A limitation of our study is that no gold standard method for measuring the perfusion parameters, e.g. scintigraphy or positron emission tomography was employed and compared to the models. However, we aimed at comparing the quantification methods to each other rather than producing absolute values. As outlined before, our obtained values are found to be in the same range compared to other CT studies. Additionally, we did not perform a conversion of signal intensities to contrast agent concentration curves, but assumed a linear relationship24. As the conversion from signal intensities to contrast agent concentration is performed before the application of the pharmacokinetic models, this can be regarded as a systematic error. It should have a similar effect on all methods and consequently it would not change the comparison presented in this work. Nevertheless, the influence of conversion of signal intensities to contrast agent concentration curves will be examined in future research.

During our study, no correction of motion artefacts was performed. Peristaltic movement in the abdominal region can lead to wave-like deviations in the obtained data (Fig. 3) and might have an influence on the results. However, as all methods were applied to the same DCE-MRI data sets, any occurring motion artefacts would have affected the results equally and were not considered a major cause of error. Image registration approaches aiming to reduce motion artefacts in DCE-MRI exams of rectal cancer should be considered in prospective studies.

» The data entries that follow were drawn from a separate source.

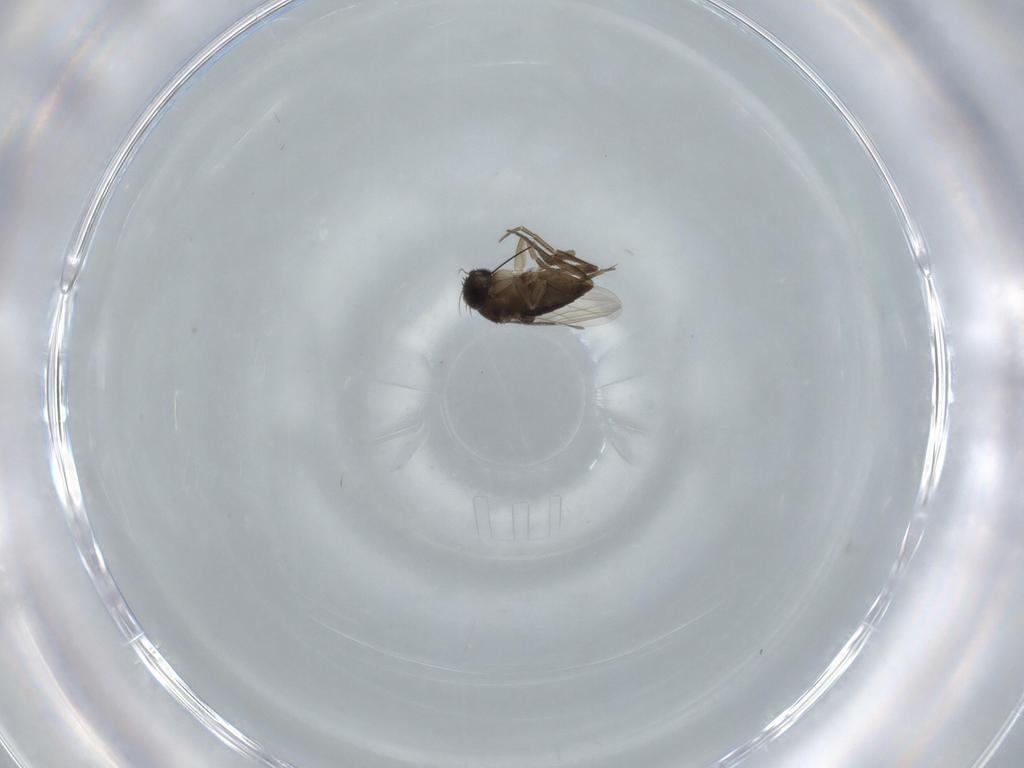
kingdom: Animalia
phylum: Arthropoda
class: Insecta
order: Diptera
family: Phoridae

The study used two different scanners to obtain the patient data. However, the exact magnetic field strength given for both scanners Magnetom Skyra and Magnetom Trio is B0 = 2.89 T. Furthermore, a study investigated ADC values at these two scanners previously, and came to the conclusion that nearly identical values could be obtained33. Together with the fact that all other parameters are comparable and when calculating perfusion parameters, the baseline signal is subtracted, we assumed that influence of the scanner difference is neglectable.

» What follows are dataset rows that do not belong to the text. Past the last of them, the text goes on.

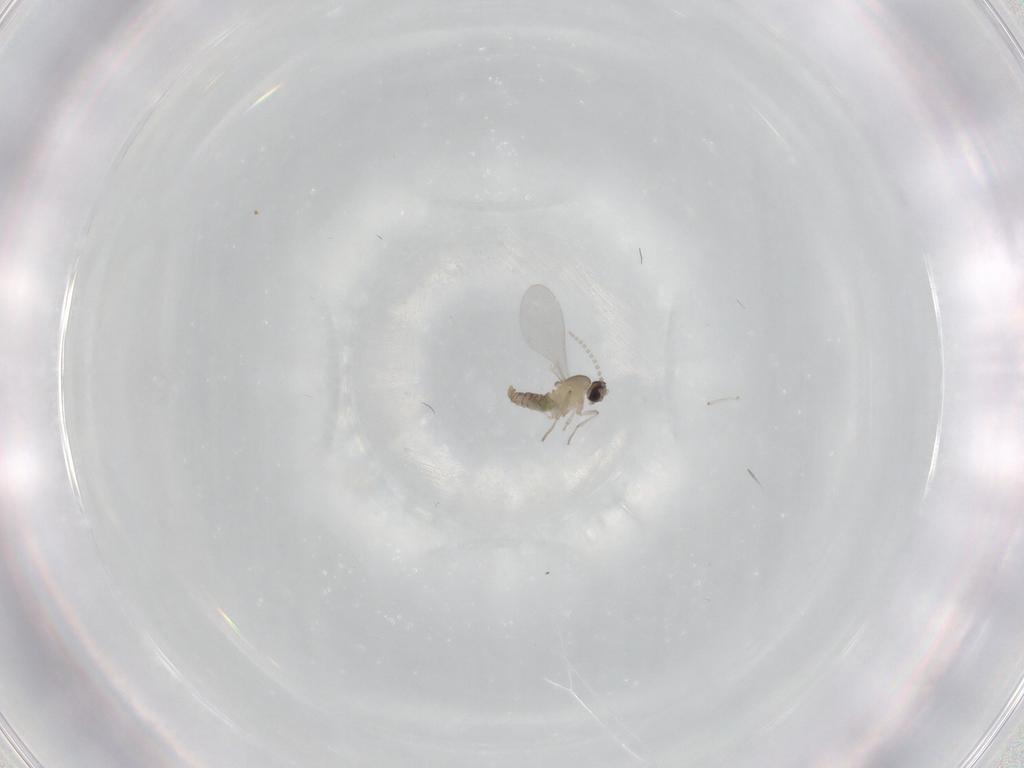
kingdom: Animalia
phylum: Arthropoda
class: Insecta
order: Diptera
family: Cecidomyiidae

We found significantly differences between all three approaches. This indicated that there is not only one right model for the complete patient cohort, but some models seem to fit better to some specific patients. An investigation on whether a specific tumor condition or stage is decisive for the choice of the model sounds promising. However, the investigated patient cohort is limited with 18 patients. A larger number of experimental studies to show reproducibility and validity of the parameter values would be necessary for a general statement on clinical usefulness and weather one model should be prioritized over the other. Though, the potential of other, physiologically also appropriate models compared to the widely used ones and the strong dependency of quantitative perfusion parameters on the chosen model could be shown here.

Conclusion

A comparison of three different approaches to determine quantitative perfusion parameters in rectal cancer was performed. The model-free fast deconvolution approach and the two compartment exchange, and as well as the uptake model, were compared based on same patient data and ROI selection. An assessment of perfusion parameters using these models could be conducted for all patients. Determined perfusion parameters differed significantly among the chosen kinetic models. Fit quality showed similar mean value but significant difference among the patients. All models seem feasible to provide quantitative perfusion parameters in rectal cancer according to the obtained parameters. Consequently, they should be considered as an equivalent alternative to the commonly used Tofts model. These findings demonstrate that the choice of the kinetic model may have a significant effect on the results of a quantitative perfusion analysis.